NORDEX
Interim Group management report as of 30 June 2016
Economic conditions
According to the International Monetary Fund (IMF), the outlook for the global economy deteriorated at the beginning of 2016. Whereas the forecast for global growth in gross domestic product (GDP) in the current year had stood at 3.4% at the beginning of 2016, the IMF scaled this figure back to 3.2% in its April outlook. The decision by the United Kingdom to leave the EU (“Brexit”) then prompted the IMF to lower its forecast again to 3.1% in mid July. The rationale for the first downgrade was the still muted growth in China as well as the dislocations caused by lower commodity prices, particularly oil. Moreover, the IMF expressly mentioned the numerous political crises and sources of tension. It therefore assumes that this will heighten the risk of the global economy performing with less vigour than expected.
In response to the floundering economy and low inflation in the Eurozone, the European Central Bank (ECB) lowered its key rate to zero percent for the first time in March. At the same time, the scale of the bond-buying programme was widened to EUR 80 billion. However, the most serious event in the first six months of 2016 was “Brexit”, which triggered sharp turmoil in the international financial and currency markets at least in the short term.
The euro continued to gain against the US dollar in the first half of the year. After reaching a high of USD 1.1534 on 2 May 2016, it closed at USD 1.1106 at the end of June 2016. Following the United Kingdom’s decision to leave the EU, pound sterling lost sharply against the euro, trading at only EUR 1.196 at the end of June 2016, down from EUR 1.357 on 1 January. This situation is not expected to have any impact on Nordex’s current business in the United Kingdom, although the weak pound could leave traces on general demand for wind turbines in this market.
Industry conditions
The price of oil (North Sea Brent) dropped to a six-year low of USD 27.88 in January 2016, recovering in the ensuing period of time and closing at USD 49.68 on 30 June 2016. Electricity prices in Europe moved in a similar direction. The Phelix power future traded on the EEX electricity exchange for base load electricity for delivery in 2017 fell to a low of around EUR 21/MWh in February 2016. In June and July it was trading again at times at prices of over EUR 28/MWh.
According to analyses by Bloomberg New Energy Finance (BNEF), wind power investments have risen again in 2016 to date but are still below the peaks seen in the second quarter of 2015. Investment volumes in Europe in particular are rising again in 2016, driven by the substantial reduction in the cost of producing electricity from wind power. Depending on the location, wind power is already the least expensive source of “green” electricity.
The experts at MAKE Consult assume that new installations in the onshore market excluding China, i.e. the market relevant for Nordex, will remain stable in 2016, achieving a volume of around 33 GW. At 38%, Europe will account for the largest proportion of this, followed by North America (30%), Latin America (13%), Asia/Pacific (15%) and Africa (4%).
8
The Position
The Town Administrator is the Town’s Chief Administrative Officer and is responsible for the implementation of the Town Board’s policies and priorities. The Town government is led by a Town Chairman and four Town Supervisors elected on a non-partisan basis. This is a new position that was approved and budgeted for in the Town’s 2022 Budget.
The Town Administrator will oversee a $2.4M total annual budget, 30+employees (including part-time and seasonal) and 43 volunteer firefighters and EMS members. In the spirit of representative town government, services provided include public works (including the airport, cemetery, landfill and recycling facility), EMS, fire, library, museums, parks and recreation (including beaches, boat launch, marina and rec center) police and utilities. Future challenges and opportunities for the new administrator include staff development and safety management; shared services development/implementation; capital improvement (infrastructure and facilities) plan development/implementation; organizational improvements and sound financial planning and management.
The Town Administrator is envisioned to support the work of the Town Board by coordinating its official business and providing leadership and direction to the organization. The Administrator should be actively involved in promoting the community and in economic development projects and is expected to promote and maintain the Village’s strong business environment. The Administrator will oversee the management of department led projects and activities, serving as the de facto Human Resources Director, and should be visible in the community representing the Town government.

○ ○ ○

▶ **What the exercise asks**
What is needed here is the full listing, restated word for word.

▶ **Written reply**
NORDEX
Interim Group management report as of 30 June 2016
Economic conditions
According to the International Monetary Fund (IMF), the outlook for the global economy deteriorated at the beginning of 2016. Whereas the forecast for global growth in gross domestic product (GDP) in the current year had stood at 3.4% at the beginning of 2016, the IMF scaled this figure back to 3.2% in its April outlook. The decision by the United Kingdom to leave the EU (“Brexit”) then prompted the IMF to lower its forecast again to 3.1% in mid July. The rationale for the first downgrade was the still muted growth in China as well as the dislocations caused by lower commodity prices, particularly oil. Moreover, the IMF expressly mentioned the numerous political crises and sources of tension. It therefore assumes that this will heighten the risk of the global economy performing with less vigour than expected.
In response to the floundering economy and low inflation in the Eurozone, the European Central Bank (ECB) lowered its key rate to zero percent for the first time in March. At the same time, the scale of the bond-buying programme was widened to EUR 80 billion. However, the most serious event in the first six months of 2016 was “Brexit”, which triggered sharp turmoil in the international financial and currency markets at least in the short term.
The euro continued to gain against the US dollar in the first half of the year. After reaching a high of USD 1.1534 on 2 May 2016, it closed at USD 1.1106 at the end of June 2016. Following the United Kingdom’s decision to leave the EU, pound sterling lost sharply against the euro, trading at only EUR 1.196 at the end of June 2016, down from EUR 1.357 on 1 January. This situation is not expected to have any impact on Nordex’s current business in the United Kingdom, although the weak pound could leave traces on general demand for wind turbines in this market.
Industry conditions
The price of oil (North Sea Brent) dropped to a six-year low of USD 27.88 in January 2016, recovering in the ensuing period of time and closing at USD 49.68 on 30 June 2016. Electricity prices in Europe moved in a similar direction. The Phelix power future traded on the EEX electricity exchange for base load electricity for delivery in 2017 fell to a low of around EUR 21/MWh in February 2016. In June and July it was trading again at times at prices of over EUR 28/MWh.
According to analyses by Bloomberg New Energy Finance (BNEF), wind power investments have risen again in 2016 to date but are still below the peaks seen in the second quarter of 2015. Investment volumes in Europe in particular are rising again in 2016, driven by the substantial reduction in the cost of producing electricity from wind power. Depending on the location, wind power is already the least expensive source of “green” electricity.
The experts at MAKE Consult assume that new installations in the onshore market excluding China, i.e. the market relevant for Nordex, will remain stable in 2016, achieving a volume of around 33 GW. At 38%, Europe will account for the largest proportion of this, followed by North America (30%), Latin America (13%), Asia/Pacific (15%) and Africa (4%).
8
The Position
The Town Administrator is the Town’s Chief Administrative Officer and is responsible for the implementation of the Town Board’s policies and priorities. The Town government is led by a Town Chairman and four Town Supervisors elected on a non-partisan basis. This is a new position that was approved and budgeted for in the Town’s 2022 Budget.
The Town Administrator will oversee a $2.4M total annual budget, 30+employees (including part-time and seasonal) and 43 volunteer firefighters and EMS members. In the spirit of representative town government, services provided include public works (including the airport, cemetery, landfill and recycling facility), EMS, fire, library, museums, parks and recreation (including beaches, boat launch, marina and rec center) police and utilities. Future challenges and opportunities for the new administrator include staff development and safety management; shared services development/implementation; capital improvement (infrastructure and facilities) plan development/implementation; organizational improvements and sound financial planning and management.
The Town Administrator is envisioned to support the work of the Town Board by coordinating its official business and providing leadership and direction to the organization. The Administrator should be actively involved in promoting the community and in economic development projects and is expected to promote and maintain the Village’s strong business environment. The Administrator will oversee the management of department led projects and activities, serving as the de facto Human Resources Director, and should be visible in the community representing the Town government.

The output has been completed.